Images. (November 24)
Dear Friends
A very recent and quick trip to London had me dropping in on a museum that I’m not sure I’ve ever visited, despite its multiple glories and vast expanse. For something like 160 years, the Victoria and Albert Museum has existed to showcase art and design, encouraging new generations to create and fashion the world. Some of you will be experts on its collections I imagine. For me, it was quite a revelation!

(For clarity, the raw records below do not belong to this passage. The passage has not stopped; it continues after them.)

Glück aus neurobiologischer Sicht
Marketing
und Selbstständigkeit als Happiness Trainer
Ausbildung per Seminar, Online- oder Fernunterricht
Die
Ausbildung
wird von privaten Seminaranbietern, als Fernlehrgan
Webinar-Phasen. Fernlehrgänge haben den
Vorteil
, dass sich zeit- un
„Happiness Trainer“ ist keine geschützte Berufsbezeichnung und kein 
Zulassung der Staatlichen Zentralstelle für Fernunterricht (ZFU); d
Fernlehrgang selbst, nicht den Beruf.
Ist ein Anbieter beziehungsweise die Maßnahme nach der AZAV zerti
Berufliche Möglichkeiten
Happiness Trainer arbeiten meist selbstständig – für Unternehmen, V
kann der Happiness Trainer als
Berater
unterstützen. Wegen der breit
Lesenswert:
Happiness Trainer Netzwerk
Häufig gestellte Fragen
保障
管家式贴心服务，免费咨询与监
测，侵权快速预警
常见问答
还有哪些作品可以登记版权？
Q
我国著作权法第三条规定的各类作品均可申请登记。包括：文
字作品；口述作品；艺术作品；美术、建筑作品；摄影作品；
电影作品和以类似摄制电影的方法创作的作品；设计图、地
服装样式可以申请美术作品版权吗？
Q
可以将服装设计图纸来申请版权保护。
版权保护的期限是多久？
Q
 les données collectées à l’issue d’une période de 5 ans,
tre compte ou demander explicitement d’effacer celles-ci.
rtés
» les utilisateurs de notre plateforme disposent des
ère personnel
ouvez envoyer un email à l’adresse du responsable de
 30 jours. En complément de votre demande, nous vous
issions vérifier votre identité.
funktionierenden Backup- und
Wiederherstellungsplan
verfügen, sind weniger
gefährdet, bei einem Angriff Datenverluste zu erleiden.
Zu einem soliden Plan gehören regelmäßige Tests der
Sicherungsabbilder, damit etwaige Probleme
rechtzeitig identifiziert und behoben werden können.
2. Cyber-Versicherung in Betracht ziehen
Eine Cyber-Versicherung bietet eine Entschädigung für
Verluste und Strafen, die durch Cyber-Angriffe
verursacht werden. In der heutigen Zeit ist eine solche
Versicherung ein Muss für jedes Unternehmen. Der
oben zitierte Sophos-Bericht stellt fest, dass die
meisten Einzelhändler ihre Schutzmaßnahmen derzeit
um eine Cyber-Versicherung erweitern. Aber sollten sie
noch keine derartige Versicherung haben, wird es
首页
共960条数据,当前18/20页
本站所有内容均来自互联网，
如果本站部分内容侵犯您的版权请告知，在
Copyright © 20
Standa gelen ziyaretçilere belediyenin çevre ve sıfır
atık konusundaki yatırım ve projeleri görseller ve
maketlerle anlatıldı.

There could be many things for me to write up after this encounter with so much. But I find myself drawn to a huge art installation that occupied an entire room. Imagine a space painted entirely white: walls, floor, ceiling. Then picture row upon row of plinths about the size of the folding tables in our churches; all white and solid. Upon each table, rows of little polaroid photographs. In a corner on each one there are a series of numbers. And, constantly changing on the wall beside them, a further set of numbers counting downwards. Look again, and notice that each photo resolves itself to be a picture of the sky and clouds, as if the taker lay down and shot straight up. It is all very meticulous, regimented, orderly and stark. And then you read the little sign on the wall that tells you what is going on.
This room is Anton Kusters’ The Blue Skies Project. From 2012 to 2017, Kusters travelled to the last known location of every Nazi concentration or extermination camp. Today, most of these are entirely anonymous and unmarked; a history becoming invisible, just innocent bits of land beneath open skies. So, in each place, he photographed the sky. It created 1,078 images. On each photo are stamped the numbers of people who died in this place and its exact location from Global Positioning Satellites (GPS). Invisible history becoming tangible text and image and map reference. The unfolding countdown on the wall is an accompanying piece by Ruben Samama, recording the death-toll from the first camp’s opening in 1933 to the closure of the last in 1945.
I was alone in this room for quite a while. So many places. So much evil. So many lives. So much time devoted to murder and, now, so much time gently erasing the last signs that anything happened here. Part of what caught me was a synergy. On the train that morning I had been listening to a superbly crafted podcast called The Rest Is History. I can’t recommend it highly enough. I had been listening to a whole series about the rise of the Nazis. Tom Holland and Dominic Sandbrook are the historian friends in conversation each time. Holland began one episode reading a transcript from 1922. In it, Adolf Hitler describes in chilling, abominable detail, his hope to see all the Jews of Germany hung in public at every street corner. 1922! Few in Germany, let alone anywhere else in the world, had ever heard of Hitler in 1922. But here was the Holocaust, ready and waiting.
At the heart of our faith lies remembering. Reach for another table, and find the bread and wine. Open an old book, and out tumbles the lively Word of God. Sing the hymns, and words new and old give shape and form to the belief of centuries. Pray the Lord’s Prayer, and we echo Jesus himself. We remember because history matters. It teaches us that God created and still creates. It opens windows into all that humanity can do and be; from the glowing best to the ghastly worst. It teaches us and it challenges us.
We remember because God has chosen to enter in to this world of real people shaping lives and nations and writing history. God chooses to live into this risky reality. God does so as Israel’s history unfolds and prophets dream. God does so as a young woman nurses a baby at her breast in Bethlehem. And God continues to do so, as you and I live on, remembering and refusing to forget.
As Advent approaches once more, God bless you.